THE TENTERS PUB HAS BEEN REBUILT OR REPLACED
The Tenters Pub It was built around 1850 and remodelled around 1925 but despite its local importance it was never a protected structure.
I first came across the Tenters Pub on Mill Street in July 2012 when I took part in a historic walking tour organised by Pat Liddy. Back then it was unused but the building appeared to be in reasonable condition. The upper parts of the building had modern windows and according to Pat the building had, in general been well maintained, but was decaying rapidly as it had been derelict for many years.
In 2016 BAM Property applied for permission to knock down the pub’s facade and build a replica, claiming that the structure was rotten. There were many objections to the demolition of the building and while I do not know the exact agreement my photographs from 2017 show that not much of the structure was retained.
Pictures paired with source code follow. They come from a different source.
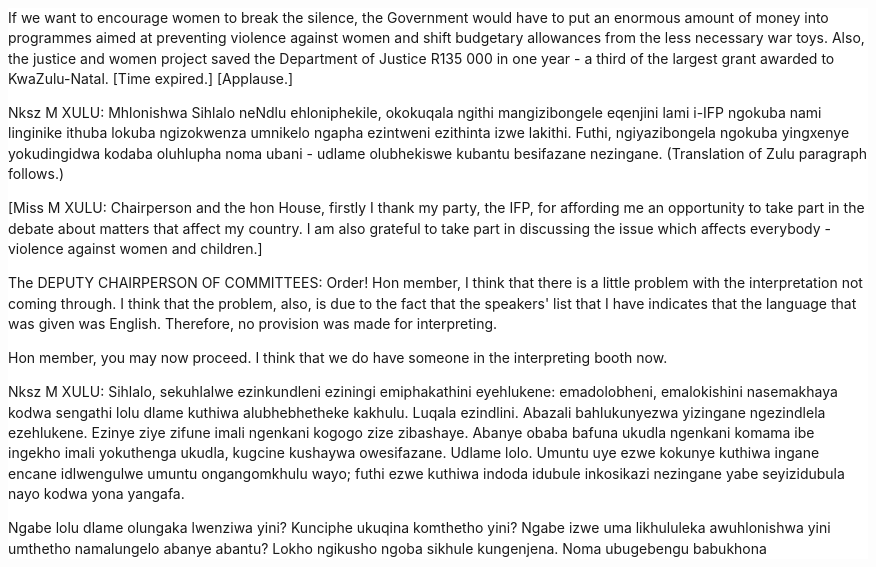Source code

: If we want to encourage women to break the silence, the Government would
have to put an enormous amount of money into programmes aimed at preventing
violence against women and shift budgetary allowances from the less
necessary war toys. Also, the justice and women project saved the
Department of Justice R135 000 in one year - a third of the largest grant
awarded to KwaZulu-Natal. [Time expired.] [Applause.]

Nksz M XULU: Mhlonishwa Sihlalo neNdlu ehloniphekile, okokuqala ngithi
mangizibongele eqenjini lami i-IFP ngokuba nami linginike ithuba lokuba
ngizokwenza umnikelo ngapha ezintweni ezithinta izwe lakithi. Futhi,
ngiyazibongela ngokuba yingxenye yokudingidwa kodaba oluhlupha noma ubani -
udlame olubhekiswe kubantu besifazane nezingane. (Translation of Zulu
paragraph follows.)

[Miss M XULU: Chairperson and the hon House, firstly I thank my party, the
IFP, for affording me an opportunity to take part in the debate about
matters that affect my country. I am also grateful to take part in
discussing the issue which affects everybody - violence against women and
children.]

The DEPUTY CHAIRPERSON OF COMMITTEES: Order! Hon member, I think that there
is a little problem with the interpretation not coming through. I think
that the problem, also, is due to the fact that the speakers' list that I
have indicates that the language that was given was English. Therefore, no
provision was made for interpreting.

Hon member, you may now proceed. I think that we do have someone in the
interpreting booth now.

Nksz M XULU: Sihlalo, sekuhlalwe ezinkundleni eziningi emiphakathini
eyehlukene: emadolobheni, emalokishini nasemakhaya kodwa sengathi lolu
dlame kuthiwa alubhebhetheke kakhulu. Luqala ezindlini. Abazali
bahlukunyezwa yizingane ngezindlela ezehlukene. Ezinye ziye zifune imali
ngenkani kogogo zize zibashaye. Abanye obaba bafuna ukudla ngenkani komama
ibe ingekho imali yokuthenga ukudla, kugcine kushaywa owesifazane. Udlame
lolo. Umuntu uye ezwe kokunye kuthiwa ingane encane idlwengulwe umuntu
ongangomkhulu wayo; futhi ezwe kuthiwa indoda idubule inkosikazi nezingane
yabe seyizidubula nayo kodwa yona yangafa.

Ngabe lolu dlame olungaka lwenziwa yini? Kunciphe ukuqina komthetho yini?
Ngabe izwe uma likhululeka awuhlonishwa yini umthetho namalungelo abanye
abantu? Lokho ngikusho ngoba sikhule kungenjena. Noma ubugebengu babukhona
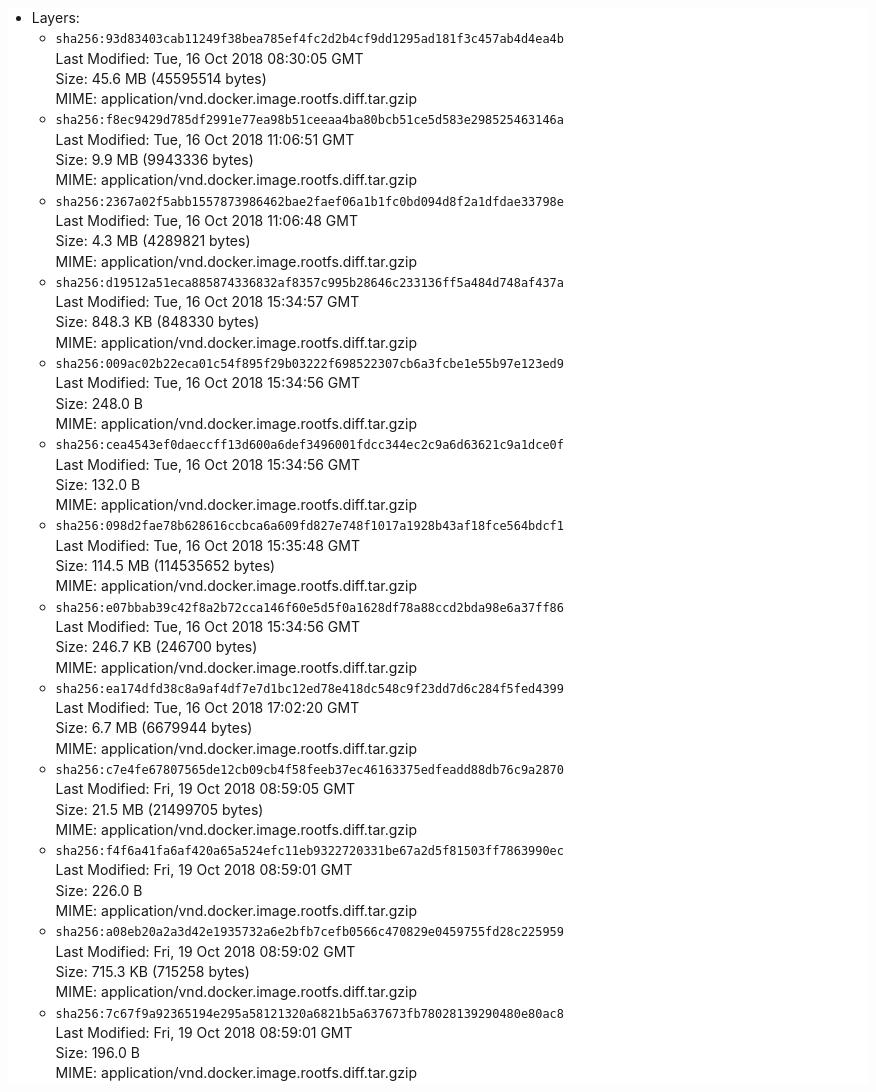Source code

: -	Layers:
	-	`sha256:93d83403cab11249f38bea785ef4fc2d2b4cf9dd1295ad181f3c457ab4d4ea4b`  
		Last Modified: Tue, 16 Oct 2018 08:30:05 GMT  
		Size: 45.6 MB (45595514 bytes)  
		MIME: application/vnd.docker.image.rootfs.diff.tar.gzip
	-	`sha256:f8ec9429d785df2991e77ea98b51ceeaa4ba80bcb51ce5d583e298525463146a`  
		Last Modified: Tue, 16 Oct 2018 11:06:51 GMT  
		Size: 9.9 MB (9943336 bytes)  
		MIME: application/vnd.docker.image.rootfs.diff.tar.gzip
	-	`sha256:2367a02f5abb1557873986462bae2faef06a1b1fc0bd094d8f2a1dfdae33798e`  
		Last Modified: Tue, 16 Oct 2018 11:06:48 GMT  
		Size: 4.3 MB (4289821 bytes)  
		MIME: application/vnd.docker.image.rootfs.diff.tar.gzip
	-	`sha256:d19512a51eca885874336832af8357c995b28646c233136ff5a484d748af437a`  
		Last Modified: Tue, 16 Oct 2018 15:34:57 GMT  
		Size: 848.3 KB (848330 bytes)  
		MIME: application/vnd.docker.image.rootfs.diff.tar.gzip
	-	`sha256:009ac02b22eca01c54f895f29b03222f698522307cb6a3fcbe1e55b97e123ed9`  
		Last Modified: Tue, 16 Oct 2018 15:34:56 GMT  
		Size: 248.0 B  
		MIME: application/vnd.docker.image.rootfs.diff.tar.gzip
	-	`sha256:cea4543ef0daeccff13d600a6def3496001fdcc344ec2c9a6d63621c9a1dce0f`  
		Last Modified: Tue, 16 Oct 2018 15:34:56 GMT  
		Size: 132.0 B  
		MIME: application/vnd.docker.image.rootfs.diff.tar.gzip
	-	`sha256:098d2fae78b628616ccbca6a609fd827e748f1017a1928b43af18fce564bdcf1`  
		Last Modified: Tue, 16 Oct 2018 15:35:48 GMT  
		Size: 114.5 MB (114535652 bytes)  
		MIME: application/vnd.docker.image.rootfs.diff.tar.gzip
	-	`sha256:e07bbab39c42f8a2b72cca146f60e5d5f0a1628df78a88ccd2bda98e6a37ff86`  
		Last Modified: Tue, 16 Oct 2018 15:34:56 GMT  
		Size: 246.7 KB (246700 bytes)  
		MIME: application/vnd.docker.image.rootfs.diff.tar.gzip
	-	`sha256:ea174dfd38c8a9af4df7e7d1bc12ed78e418dc548c9f23dd7d6c284f5fed4399`  
		Last Modified: Tue, 16 Oct 2018 17:02:20 GMT  
		Size: 6.7 MB (6679944 bytes)  
		MIME: application/vnd.docker.image.rootfs.diff.tar.gzip
	-	`sha256:c7e4fe67807565de12cb09cb4f58feeb37ec46163375edfeadd88db76c9a2870`  
		Last Modified: Fri, 19 Oct 2018 08:59:05 GMT  
		Size: 21.5 MB (21499705 bytes)  
		MIME: application/vnd.docker.image.rootfs.diff.tar.gzip
	-	`sha256:f4f6a41fa6af420a65a524efc11eb9322720331be67a2d5f81503ff7863990ec`  
		Last Modified: Fri, 19 Oct 2018 08:59:01 GMT  
		Size: 226.0 B  
		MIME: application/vnd.docker.image.rootfs.diff.tar.gzip
	-	`sha256:a08eb20a2a3d42e1935732a6e2bfb7cefb0566c470829e0459755fd28c225959`  
		Last Modified: Fri, 19 Oct 2018 08:59:02 GMT  
		Size: 715.3 KB (715258 bytes)  
		MIME: application/vnd.docker.image.rootfs.diff.tar.gzip
	-	`sha256:7c67f9a92365194e295a58121320a6821b5a637673fb78028139290480e80ac8`  
		Last Modified: Fri, 19 Oct 2018 08:59:01 GMT  
		Size: 196.0 B  
		MIME: application/vnd.docker.image.rootfs.diff.tar.gzip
It is now part of a Hotel and Student Accommodation Complex.
In the 12th century, King Henry II of England decreed that an Abbey of St Thomas the Martyr be established on land close to the modern church of St Catherine in Dublin. The monks of the Abbey were given extensive lands to the west of the city as well as privileges and powers to control trade within their “liberty”, hence the name the Liberties.
In the 16th and 17th centuries the area had a large Huguenot population and it became a centre of excellence in wool production. The cloth needed to be stretched and dried on tenterhooks in the fields between what is now O’Curry Avenue and Clarence Mangan Road and the area was known locally as the Tenters.